## Collected data entries:
--- START ---

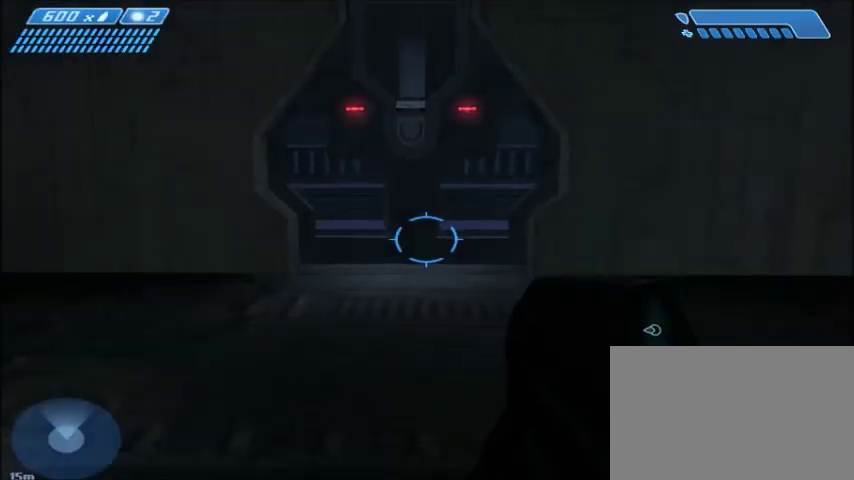
{"keys": [], "mouse": [], "events": []}
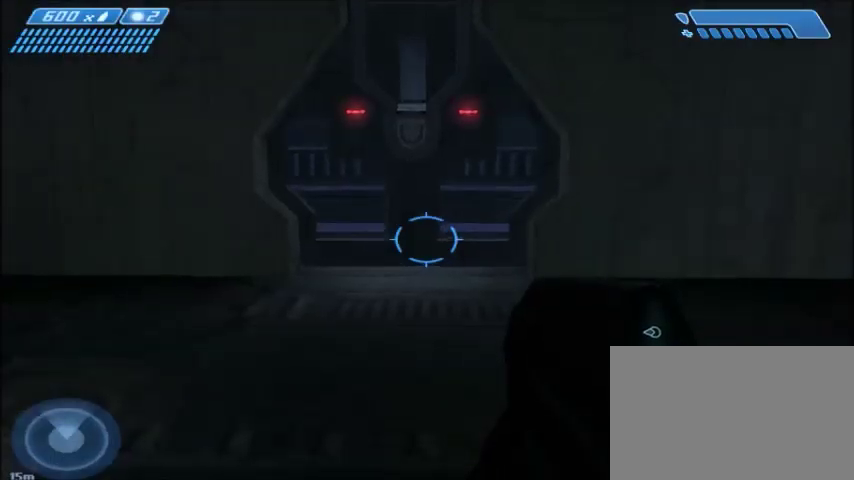
{"keys": [], "mouse": [], "events": []}
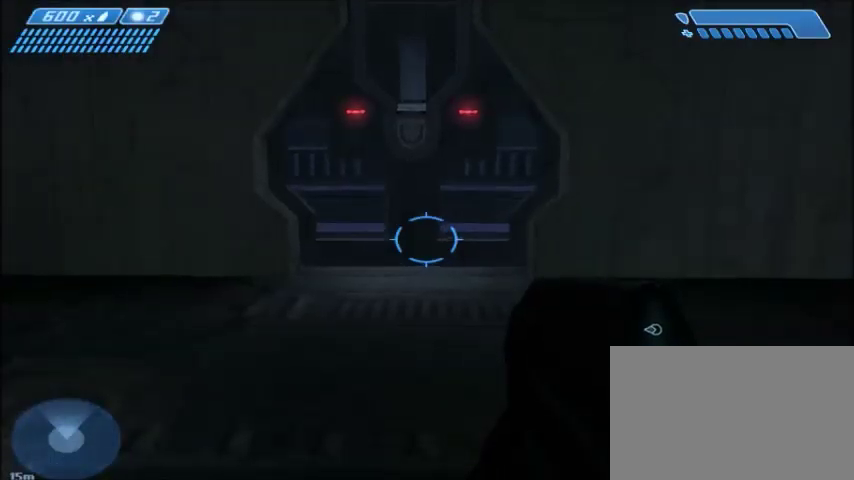
{"keys": [], "mouse": [], "events": []}
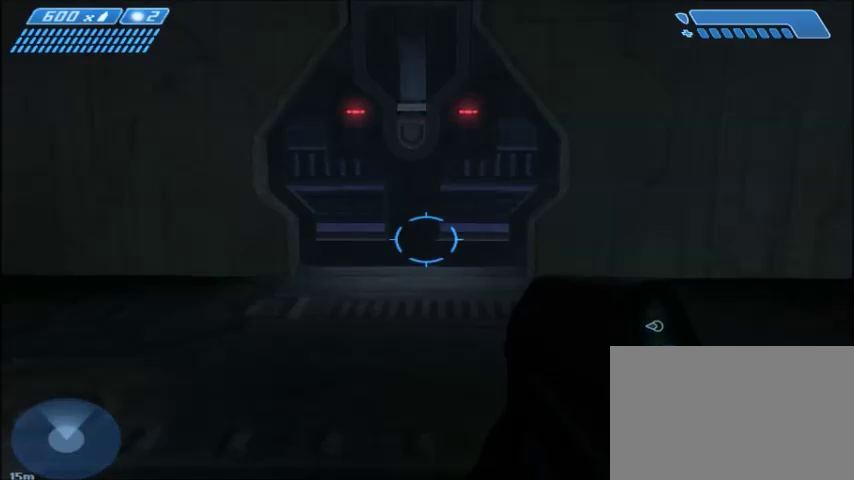
{"keys": [], "mouse": [], "events": []}
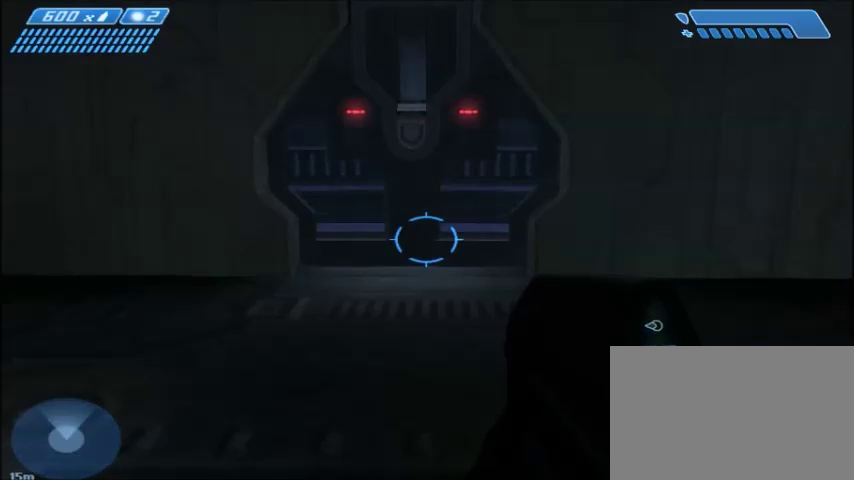
{"keys": [], "mouse": [], "events": [[334, "mouse_right", "down"], [467, "mouse_right", "up"]]}
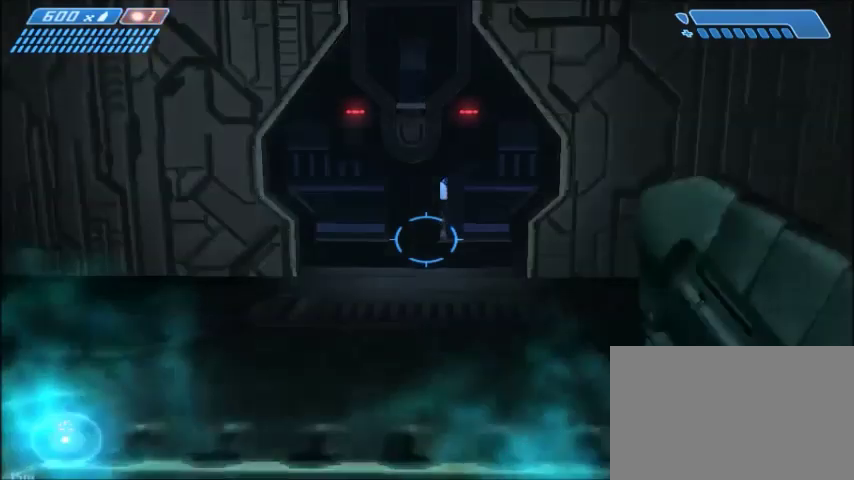
{"keys": [], "mouse": [], "events": []}
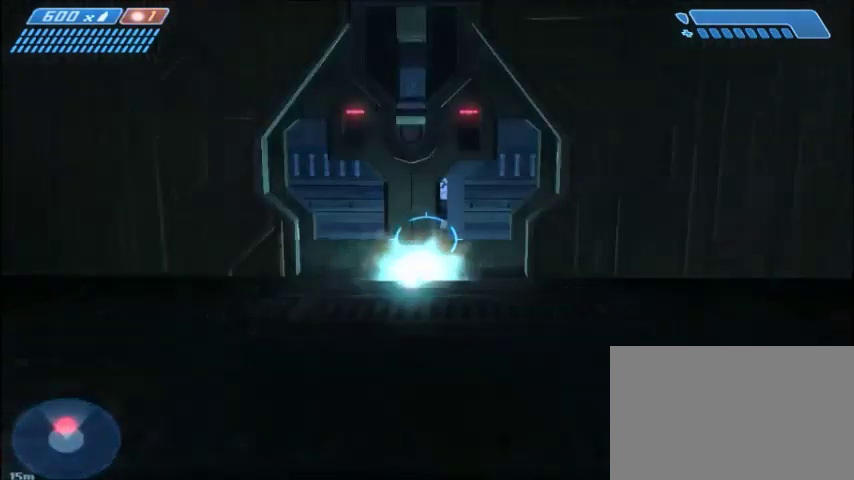
{"keys": ["s"], "mouse": [], "events": [[167, "s", "down"]]}
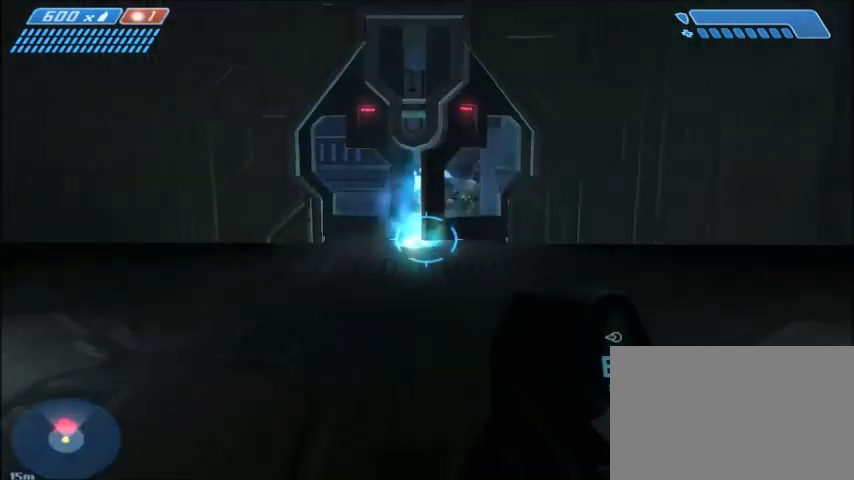
{"keys": [], "mouse": [], "events": [[100, "s", "up"]]}
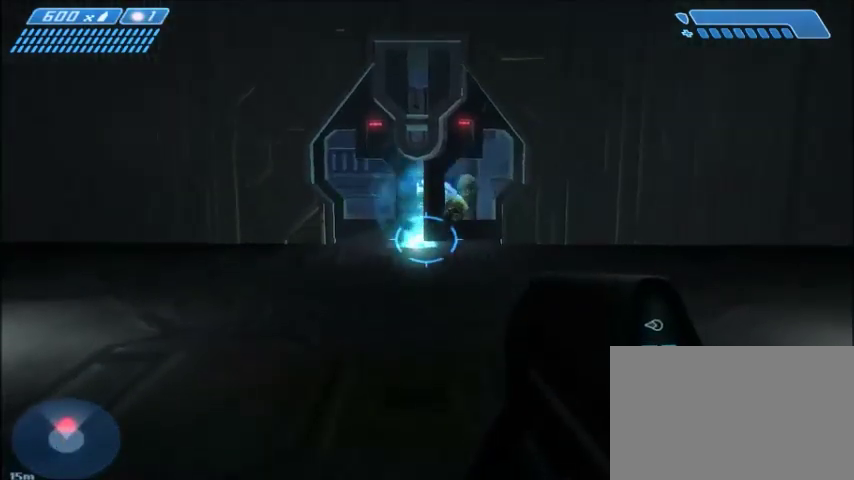
{"keys": [], "mouse": [], "events": []}
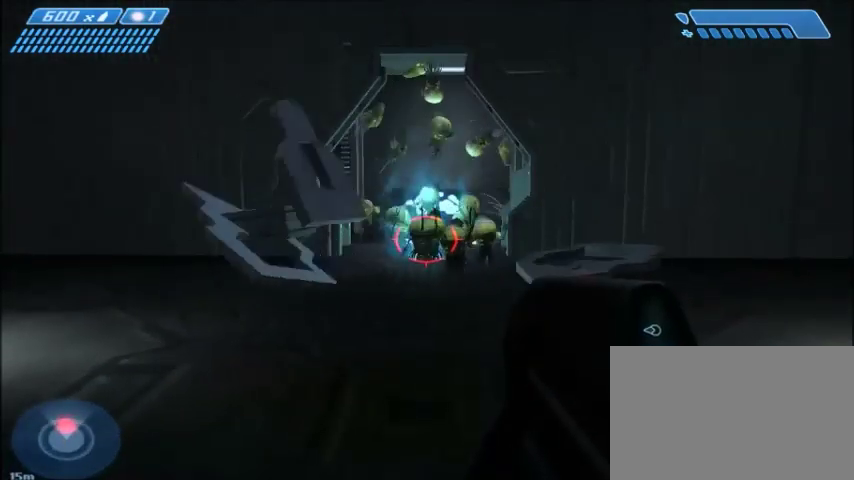
{"keys": [], "mouse": [], "events": []}
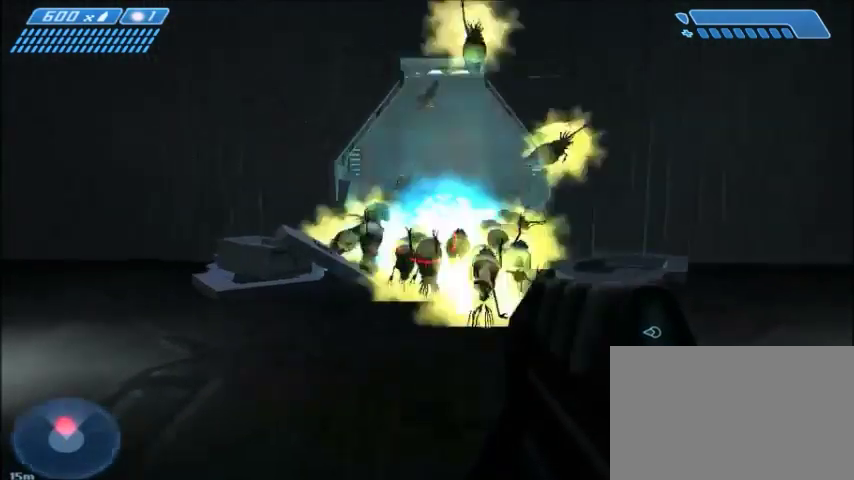
{"keys": [], "mouse": [], "events": [[67, "s", "down"], [234, "s", "up"]]}
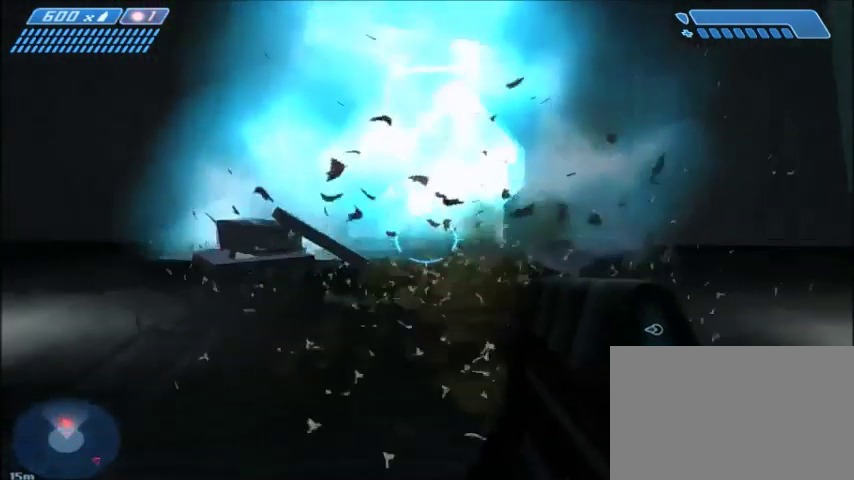
{"keys": [], "mouse": [], "events": []}
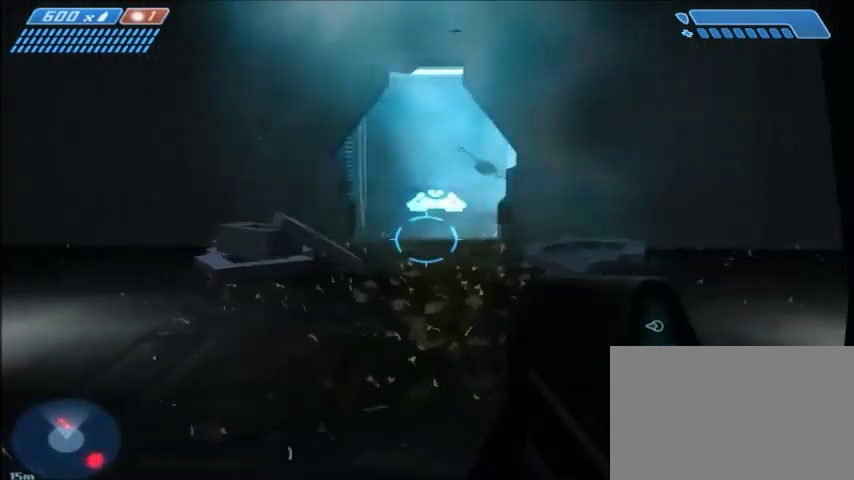
{"keys": [], "mouse": [], "events": [[200, "w", "down"], [300, "w", "up"]]}
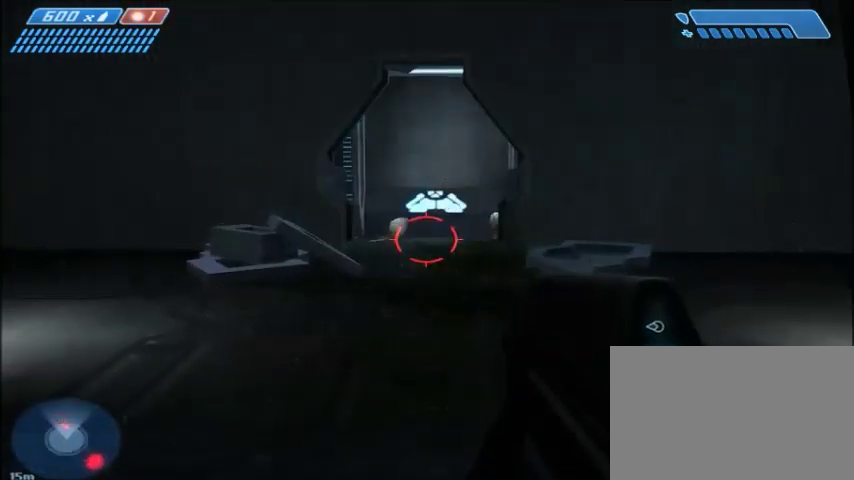
{"keys": [], "mouse": [], "events": []}
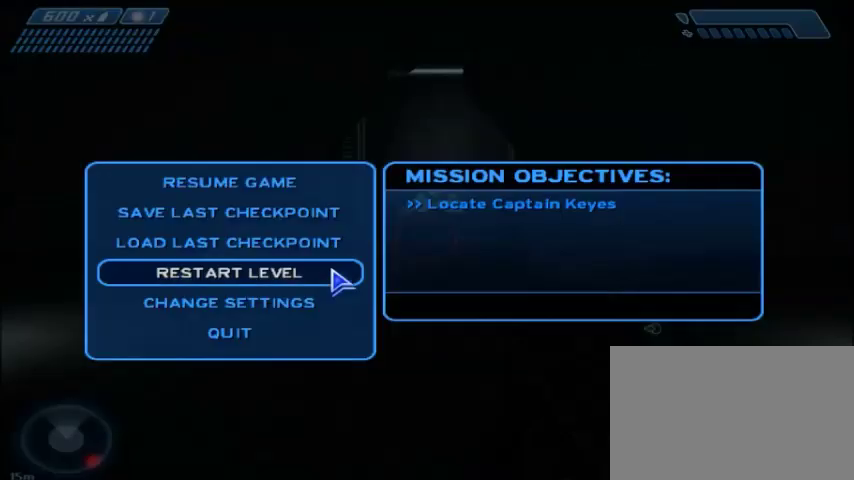
{"keys": [], "mouse": [], "events": []}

--- END ---

## Required action:
All of the data, minus its pictures, should be repeated exactly.

## Solution:
{"keys": [], "mouse": [], "events": []}
{"keys": [], "mouse": [], "events": []}
{"keys": [], "mouse": [], "events": []}
{"keys": [], "mouse": [], "events": []}
{"keys": [], "mouse": [], "events": [[334, "mouse_right", "down"], [467, "mouse_right", "up"]]}
{"keys": [], "mouse": [], "events": []}
{"keys": ["s"], "mouse": [], "events": [[167, "s", "down"]]}
{"keys": [], "mouse": [], "events": [[100, "s", "up"]]}
{"keys": [], "mouse": [], "events": []}
{"keys": [], "mouse": [], "events": []}
{"keys": [], "mouse": [], "events": [[67, "s", "down"], [234, "s", "up"]]}
{"keys": [], "mouse": [], "events": []}
{"keys": [], "mouse": [], "events": [[200, "w", "down"], [300, "w", "up"]]}
{"keys": [], "mouse": [], "events": []}
{"keys": [], "mouse": [], "events": []}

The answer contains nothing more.